心率变异性指标(HRV)降低与缺血性心脏病(IHD)患者的不良预后相关。大多数I类抗心律失常药物会降低HRV,但据报道,阿普林定(一种新型I类抗心律失常药物)可增加无缺血患者的HRV。
本研究旨在确定阿普林定是否能增加IHD患者的HRV。
为研究阿普林定对IHD患者HRV的影响,我们对38例IHD且至少有孤立性室性早搏(PVC)的患者,在安慰剂和阿普林定(每日60mg)治疗阶段结束时进行了24小时动态心电图(ECG)检查。研究方案采用单盲、4周、安慰剂对照设计。动态心电图的心率变异性包括标准差(SDNN,ms)、平均标准差(SDANN,ms)、标准差(SD,ms)、相邻RR间期差值的均方根(rMSSD,ms)、差值大于50ms的相邻RR间期占总RR间期的百分比(pNN50,%);HRV的频率分析包括总功率(ms,0.01 - 1.00Hz)、低频功率(ms,0.04 - 0.15Hz)和高频功率(ms,0.15 - 0.40Hz)成分。

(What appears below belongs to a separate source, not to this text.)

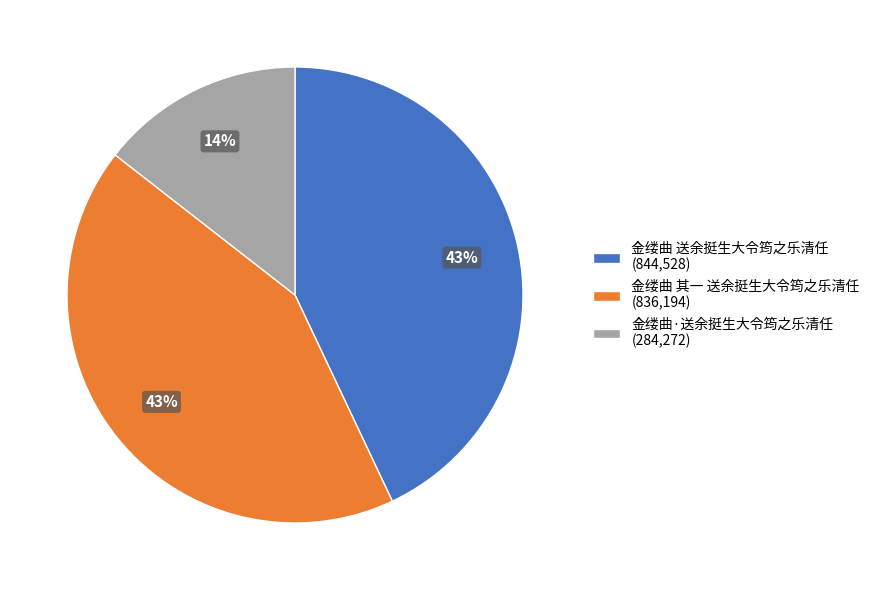

What percentage is the 金缕曲 其一 送余挺生大令筠之乐清任 slice, to the nearest percent?

43%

根据IHD的严重程度和阿普林定的抗心律失常疗效,研究患者分为三组。第1组由15例单支血管病变的心绞痛患者组成,第2组由10例多支血管病变或心肌梗死后患者组成;阿普林定治疗后两组的PVC均减少。第3组由13例阿普林定治疗后PVC未减少的患者组成。第1组的rMSSD增加,pNN50和高频谱趋于增加,而第3组的SD、rMSSD、pNN50以及总功率和低频谱降低;第2组未观察到显著变化。阿普林定显著增强迷走神经活动,轻度IHD中rMSSD、pNN50和高频谱的增加反映了这一点。
在更严重的IHD中这些有益作用较小,但阿普林定不会加重HRV。因此,如果对心律失常有有益作用且无促心律失常作用,可给IHD患者开具阿普林定,而无需担心降低HRV。